It was during this time that Joseph Pilates began designing the equipment for which he is famous. The original equipment was based on hospital beds and consisted of springs attached to bars or a moving sled. The brilliance of this equipment is that it not only supplies resistance, but also assistance. The equipment allows one to be assisted in a way that encourages focus on developing optimal muscle recruitment patterns.
After returning to Germany for several years, Joseph Pilates moved to the United
States in the late 1920s, where he opened a studio in New York. Many dancers
commenced taking lessons with Joseph and his wife Clara and the Pilates Method
came to be known as the ‘dancers’ thing’. It was through the
Pilates Method’s reputation in the improvement of dancers’ ‘centring’
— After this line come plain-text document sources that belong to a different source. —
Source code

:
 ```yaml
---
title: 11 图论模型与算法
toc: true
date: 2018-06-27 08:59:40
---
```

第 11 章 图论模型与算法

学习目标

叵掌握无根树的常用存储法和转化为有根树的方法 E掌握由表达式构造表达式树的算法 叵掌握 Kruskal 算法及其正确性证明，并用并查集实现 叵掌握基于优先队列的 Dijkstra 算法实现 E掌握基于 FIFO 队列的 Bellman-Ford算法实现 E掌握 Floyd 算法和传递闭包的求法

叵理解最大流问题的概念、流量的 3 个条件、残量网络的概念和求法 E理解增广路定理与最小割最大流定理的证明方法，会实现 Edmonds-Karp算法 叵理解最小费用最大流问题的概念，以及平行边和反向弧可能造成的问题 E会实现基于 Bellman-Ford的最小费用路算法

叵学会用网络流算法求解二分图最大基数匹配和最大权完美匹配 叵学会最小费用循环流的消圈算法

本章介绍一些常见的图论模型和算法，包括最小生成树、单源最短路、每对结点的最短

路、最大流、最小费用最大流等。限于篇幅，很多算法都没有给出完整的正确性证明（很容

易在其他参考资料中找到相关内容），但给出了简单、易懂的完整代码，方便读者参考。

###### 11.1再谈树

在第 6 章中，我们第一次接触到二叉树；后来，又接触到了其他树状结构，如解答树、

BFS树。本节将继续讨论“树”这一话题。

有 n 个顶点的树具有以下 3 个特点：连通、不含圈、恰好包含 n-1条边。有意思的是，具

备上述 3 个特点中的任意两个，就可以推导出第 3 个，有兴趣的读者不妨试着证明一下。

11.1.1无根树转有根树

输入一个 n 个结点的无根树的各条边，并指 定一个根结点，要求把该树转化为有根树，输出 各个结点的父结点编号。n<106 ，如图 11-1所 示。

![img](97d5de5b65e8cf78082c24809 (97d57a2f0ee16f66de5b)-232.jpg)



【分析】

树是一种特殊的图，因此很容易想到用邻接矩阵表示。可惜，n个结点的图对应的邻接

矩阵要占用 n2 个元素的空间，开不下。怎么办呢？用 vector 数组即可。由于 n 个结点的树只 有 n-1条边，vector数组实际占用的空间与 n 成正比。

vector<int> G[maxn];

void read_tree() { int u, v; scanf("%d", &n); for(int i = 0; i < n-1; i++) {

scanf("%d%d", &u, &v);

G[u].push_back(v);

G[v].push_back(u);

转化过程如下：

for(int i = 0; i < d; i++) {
ability (now called core stability) and the rehabilitation of injured dancers
that the wider community discovered the Pilates Method during the late 1980s,
and 1990s.
1. Joseph Hubertus Pilates. (1934) Your Health: A corrective
system of exercising that revolutionizes the entire field of physical education.
Reprinted NV: Presentation Dynamics, 1998.
2. Joseph Hubertus Pilates. (1945) Pilates’ Return to Life Through Contrology.
Reprinted NV: Presentation Dynamics, 1998.